Within forty-eight hours of his visit, as if acting out cinematic shorthand for how to deal with an unexpected, intense stress, I started smoking again — this after over two years of treating my body as a prenatal temple, my vices reduced to a single cup of green tea each morning. Now I sat in the backyard of our new house, a square clump of prickly weeds we felt unable to attend to until we knew how much money the pregnancy adventure was going to cost, inhaling egg-shriveling nicotine in the dark, a cylinder of pepper spray by my side. Other moments of my life may have looked worse, but this one felt like its own kind of bottom: I’d never felt so scared and nihilistic at the same time. I wept for the baby and the life I felt sure would never be ours, no matter how badly I wanted it, and for the violence that the stalker’s presence seemingly confirmed as impossible to outrun.

In the days and weeks that followed, I summoned the strength to call our donor and tell him we’d be skipping the month, and to begin the struggle of hoisting myself back onto the prenatal regime. I tried to return to reflecting on happy-making things, including a happy-making talk about Sedgwick I was due to deliver at my happy-making alma mater, the City University of New York. But the mantras of paranoid thinking—There must be no bad surprises and You can never be paranoid enough—had taken root. I couldn’t wait around for some wacko to “deliver me a message”; somehow I needed to get ahead of the situation.

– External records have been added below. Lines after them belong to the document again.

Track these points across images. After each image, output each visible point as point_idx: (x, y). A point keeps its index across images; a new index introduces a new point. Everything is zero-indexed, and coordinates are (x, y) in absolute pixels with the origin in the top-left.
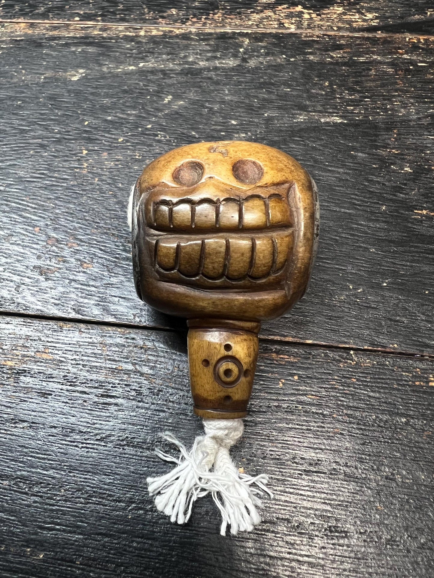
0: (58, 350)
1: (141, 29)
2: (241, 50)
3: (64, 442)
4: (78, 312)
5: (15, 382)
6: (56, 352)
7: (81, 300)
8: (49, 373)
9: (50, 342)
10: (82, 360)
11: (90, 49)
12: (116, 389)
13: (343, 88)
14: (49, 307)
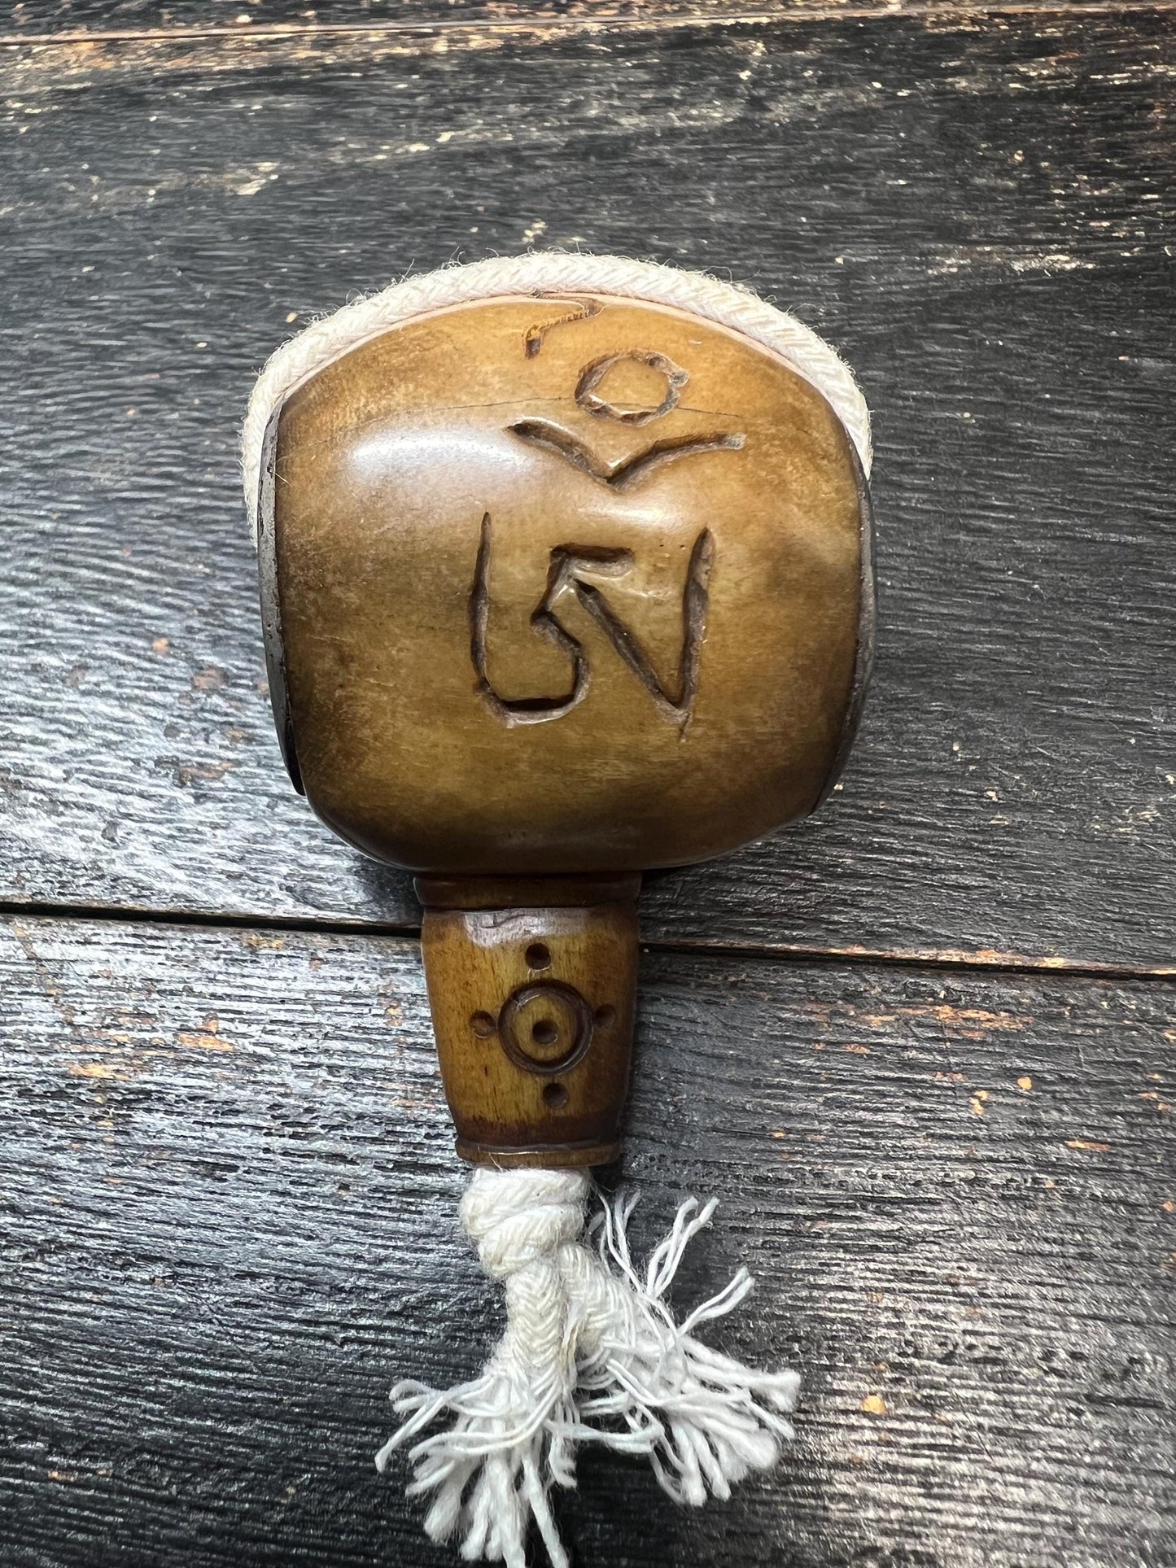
0: (249, 1023)
1: (436, 34)
2: (745, 75)
3: (286, 1326)
4: (302, 898)
5: (117, 1132)
6: (243, 1028)
7: (311, 859)
8: (224, 1096)
9: (220, 998)
10: (327, 1051)
11: (289, 103)
12: (440, 1142)
13: (1070, 167)
14: (213, 885)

It’s hard to explain, but I have a lot of friends who are private investigators. One of them gave me the number of a local PI, a guy named Andy Lamprey, described on a “total security solutions provider” website as follows: “A detective for the Los Angeles Police Department for more than 29 years, Lamprey investigated numerous crimes, including homicide, and was a senior supervisor to the Special Weapons and Tactics Team (SWAT). He is a court qualified expert in narcotics and vice enforcement and has performed several risk and vulnerability assessments, threat and management assessments and fraud investigations nationwide.”

You never know — there may come a time when you, too, feel the need to call upon an Andy Lamprey.

Lamprey eventually connects me with a guy named Malcolm, another ex-LAPD cop, who will sit, armed, in an unmarked car outside our house through the night, keeping watch over us, if we want. We want. Lamprey says he can negotiate us a reduced rate of $500 per night (LA has unbelievably high rates for “cover,” as I learn it’s called). I call my mother to ask for advice, and also to alert her to the wingnut on the loose, in case he drifts her way; she insists on putting a check in the mail to pay for a night or two of Malcolm. I feel grateful, but also guilty: it was I who had insisted on writing about Jane’s murder, and while I knew intellectually that I wasn’t responsible for this man’s actions any more than Jane was for her murder (as the caller had indicated), my less enlightened self felt sick with a sense of late-breaking comeuppance. I had summoned the horrible thing, and now here he was, attaché case in hand. It wasn’t long before my image of him merged with that of Jared Lee Loughner, the man who, exactly two weeks prior, had walked up to Representative Gabby Giffords in a Safeway parking lot in Tucson, Arizona, and shot her, along with eighteen others. A form letter from Giffords was found in Loughner’s home with the words “Die, Bitch” scrawled on it; Loughner was known for saying that women should not hold positions of power.

It doesn’t matter to me if both of these men are mad. Their voices still have clarity.

In the wake of the Patriot Act, during the second administration of George W., you made a series of small, handheld weapons. The rule was that each weapon had to be assembled from household items within minutes. You’d been gay-bashed before, two black eyes while waiting in line for a burrito (you ran after him, of course). Now you thought, if the government comes for its citizens, we should be prepared, even if our weapons are pathetic. Your art-weapons included a steak knife affixed to a bottle of ranch dressing and mounted on an axe handle, a dirty sock sprouting nails, a wooden stump with a clump of urethane resin stuck to one end with dull bolts protruding from it, and more.